The restoration of stone cultural relics requires materials that align with the relics’ inherent characteristics and are economically viable. While natural hydraulic lime has historically been the preferred material for such restoration efforts, challenges such as limited availability
and high costs have prompted the exploration of alternative solutions. In this study, three distinct formulations of artificial hydraulic lime (GL1, GL2, and GL3) were meticulously developed by combining hydraulic components, volcanic ash activators, heavy calcium powder, and slaked lime powder.

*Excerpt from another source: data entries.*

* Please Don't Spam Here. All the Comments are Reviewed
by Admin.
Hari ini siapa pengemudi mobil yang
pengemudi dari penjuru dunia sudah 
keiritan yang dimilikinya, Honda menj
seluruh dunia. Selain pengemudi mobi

Emphasizing compatibility with stone cultural relics, GL2 and GL3 were selected for the preparation of a stone cultural relic restoration mortar. Comprehensive testing, including fluidity, water absorption rate, strength, and drying shrinkage, was conducted. The restoration mortars demonstrated
optimal fluidity between 170 and 180 mm, meeting stringent requirements for restoration applications. Notably, the water absorption rate, ranging from 13% to 15%, exceeded that of native rock, satisfying sacrificial protection criteria. After a 28-day carbonization period, the compressive
strength of AL3 and BL3 samples surpassed 20 MPa, while AL2 and BL2 samples exhibited compressive strengths ranging from 16 to 19 MPa—well within the 20%-80% range of the native rock’s compressive strength. The pull-out bonding strength at 28 days was moderate for all four restoration
mortar types, with no discernible irreversible damage to the underlying rock base. The adaptability of selecting restoration mortar based on the material strength of stone cultural relics was demonstrated. Finally, the successful application of the restoration mortar formulated with GL2 lime
in restoring stone slabs at the Confucius Temple highlights the practical significance of the research findings, offering valuable insights for the sustainable preservation of architectural heritage.